■ **WHAT THE EXERCISE ASKS**
For every line in the entries that contains "center", show the whole line.

■ **ENTRIES SUPPLIED**
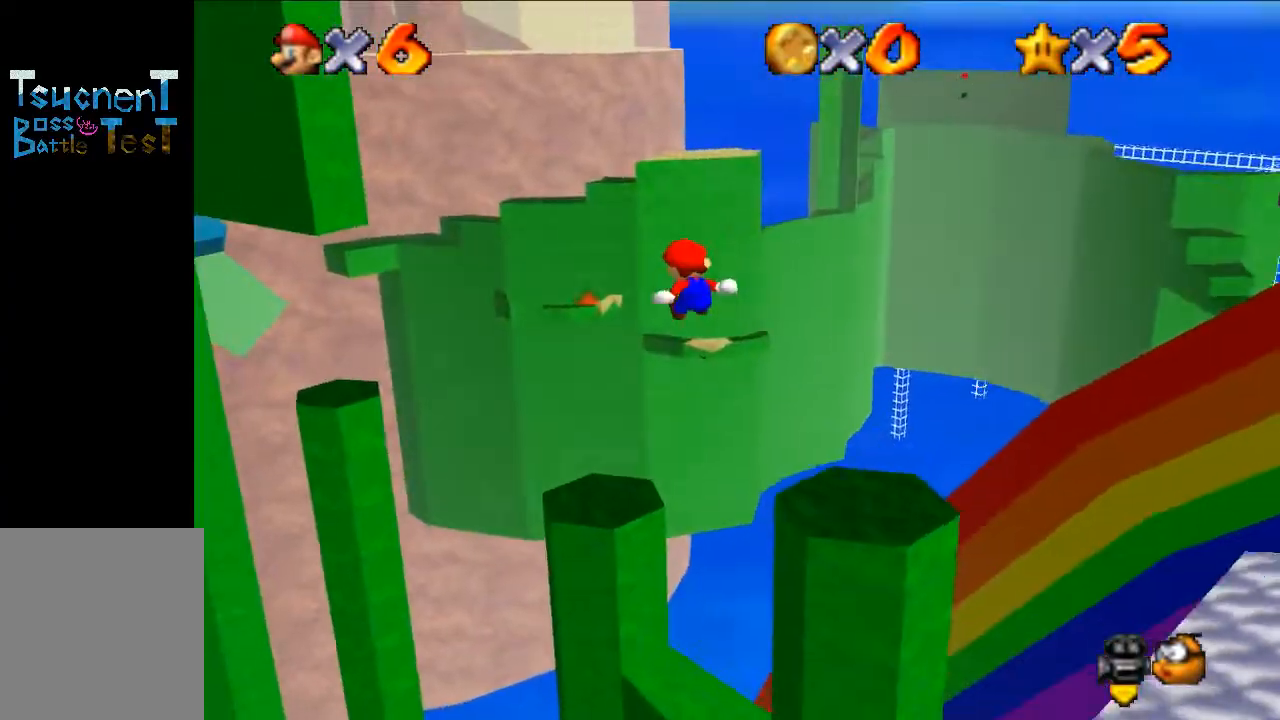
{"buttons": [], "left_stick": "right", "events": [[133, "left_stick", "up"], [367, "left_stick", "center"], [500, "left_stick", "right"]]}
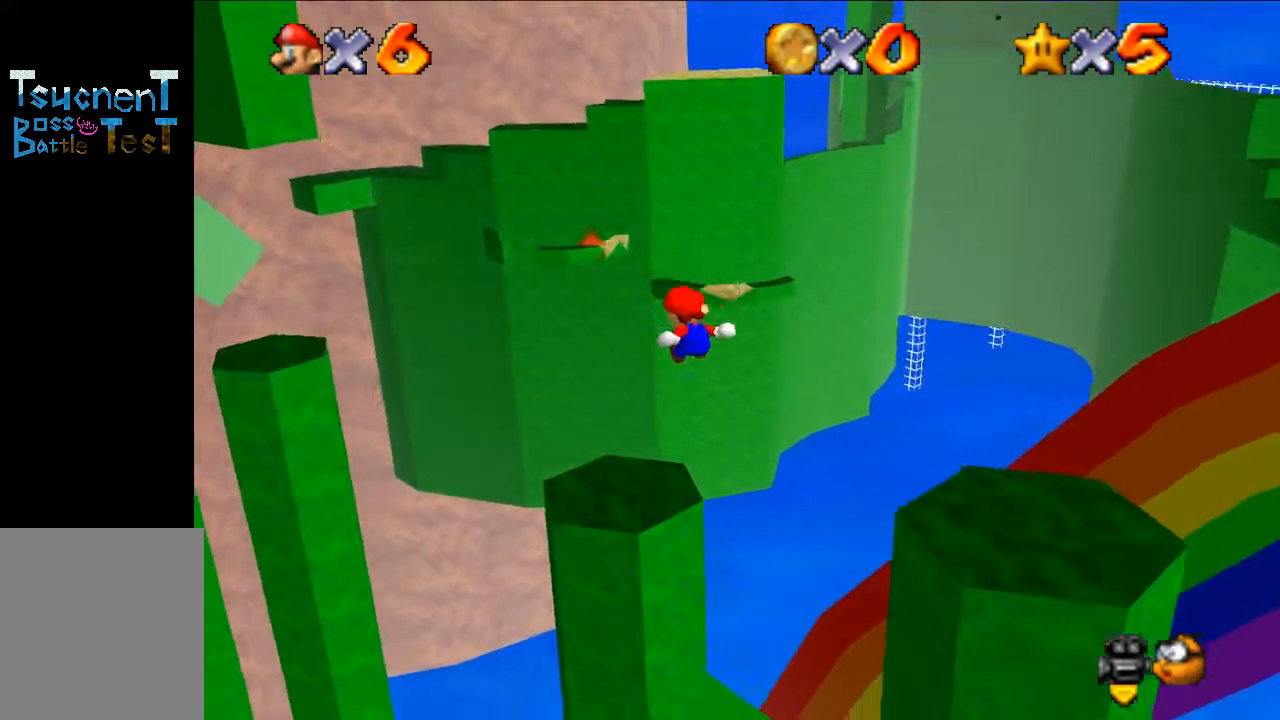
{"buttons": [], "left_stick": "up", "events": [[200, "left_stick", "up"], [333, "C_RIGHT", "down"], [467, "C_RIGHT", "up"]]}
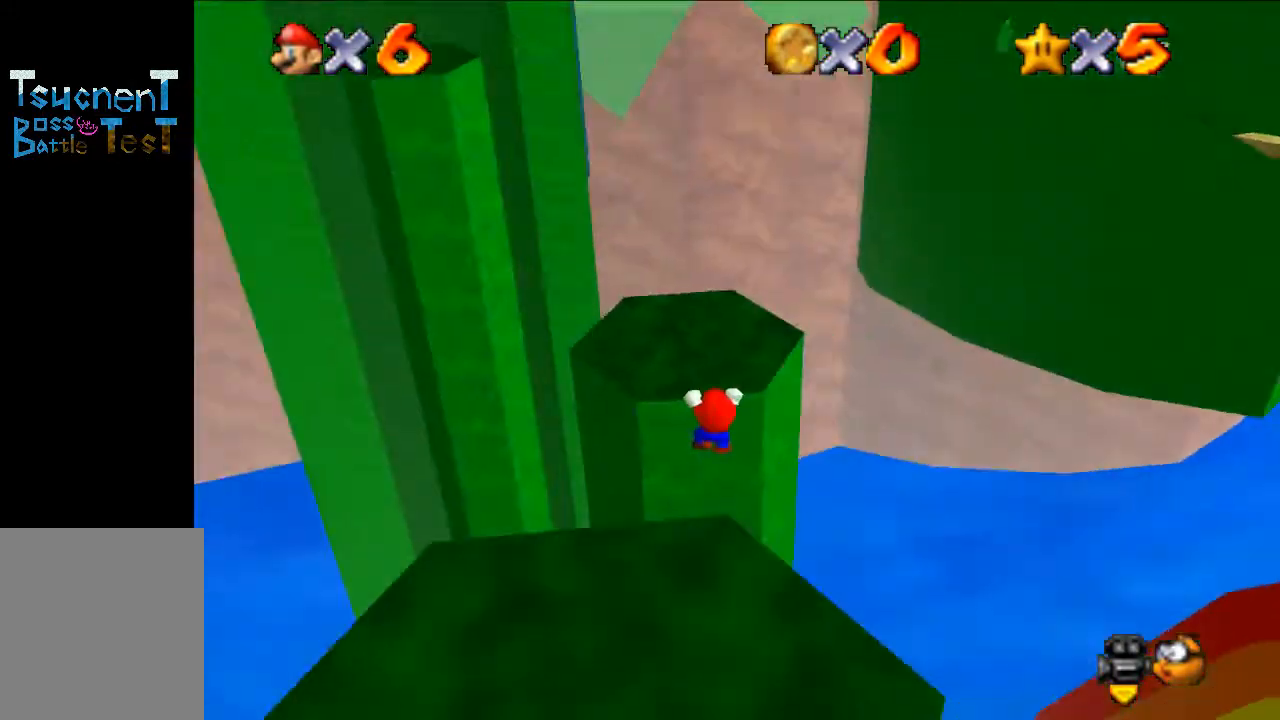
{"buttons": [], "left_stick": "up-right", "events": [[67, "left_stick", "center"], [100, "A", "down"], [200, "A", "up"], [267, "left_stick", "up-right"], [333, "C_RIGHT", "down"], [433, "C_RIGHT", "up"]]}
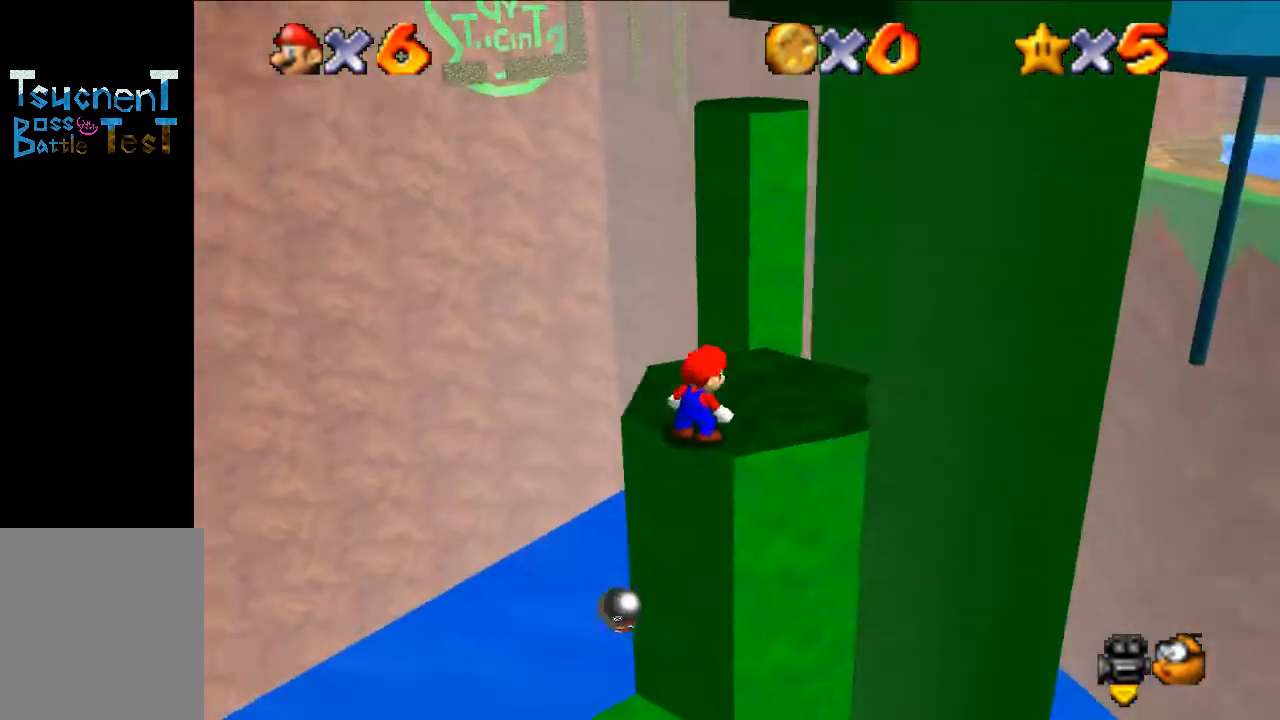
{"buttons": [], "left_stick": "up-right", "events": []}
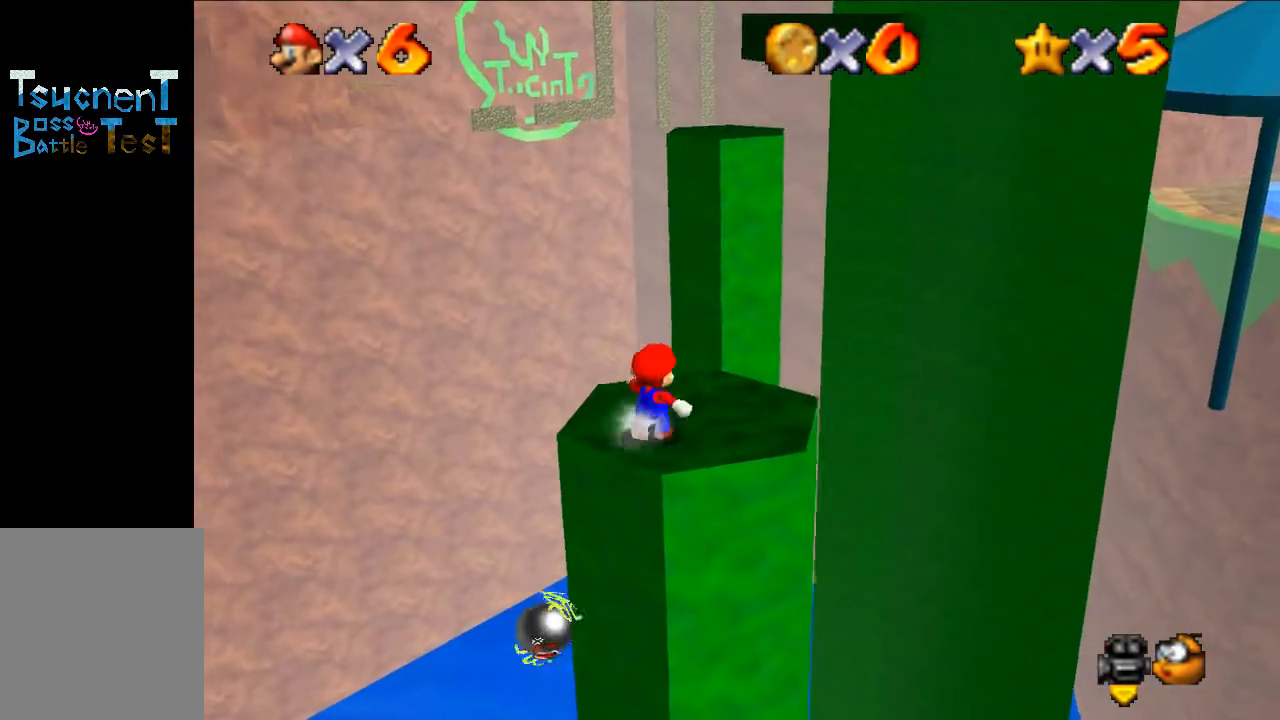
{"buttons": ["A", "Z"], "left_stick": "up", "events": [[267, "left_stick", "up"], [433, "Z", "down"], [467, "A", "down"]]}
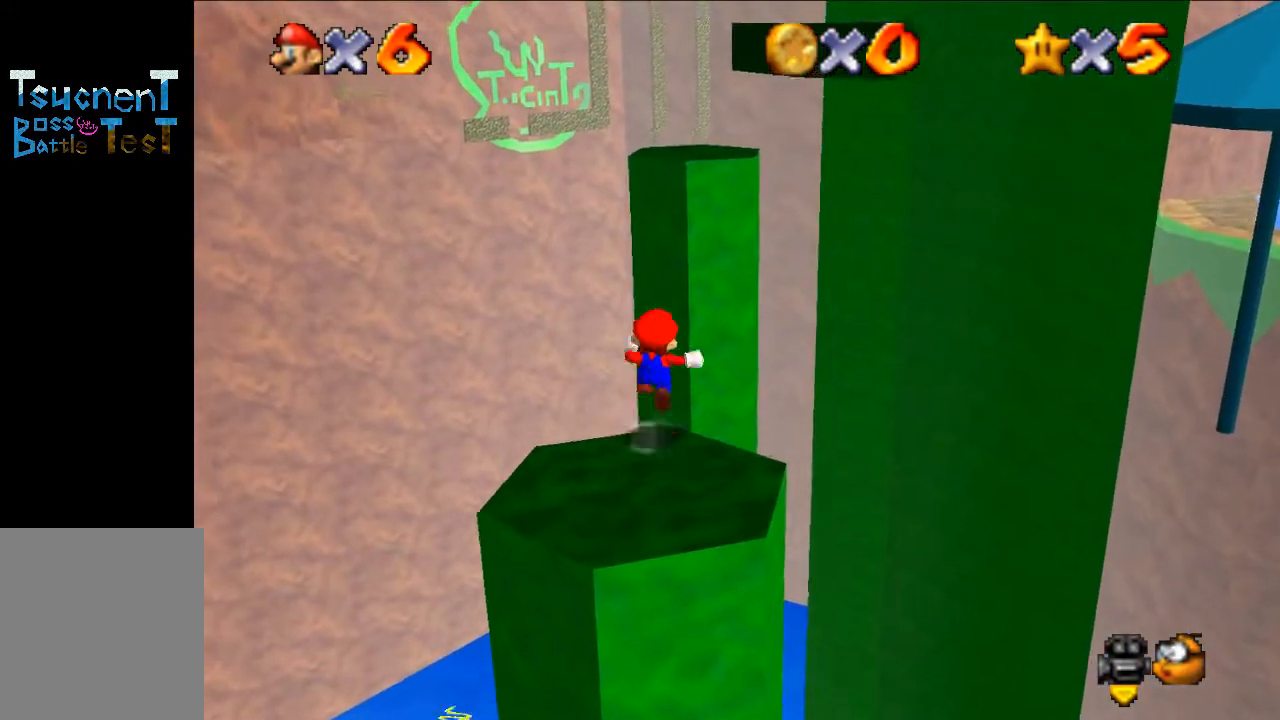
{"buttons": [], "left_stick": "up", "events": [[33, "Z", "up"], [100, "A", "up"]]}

■ **ANSWER AREA**
{"buttons": [], "left_stick": "right", "events": [[133, "left_stick", "up"], [367, "left_stick", "center"], [500, "left_stick", "right"]]}
{"buttons": [], "left_stick": "up-right", "events": [[67, "left_stick", "center"], [100, "A", "down"], [200, "A", "up"], [267, "left_stick", "up-right"], [333, "C_RIGHT", "down"], [433, "C_RIGHT", "up"]]}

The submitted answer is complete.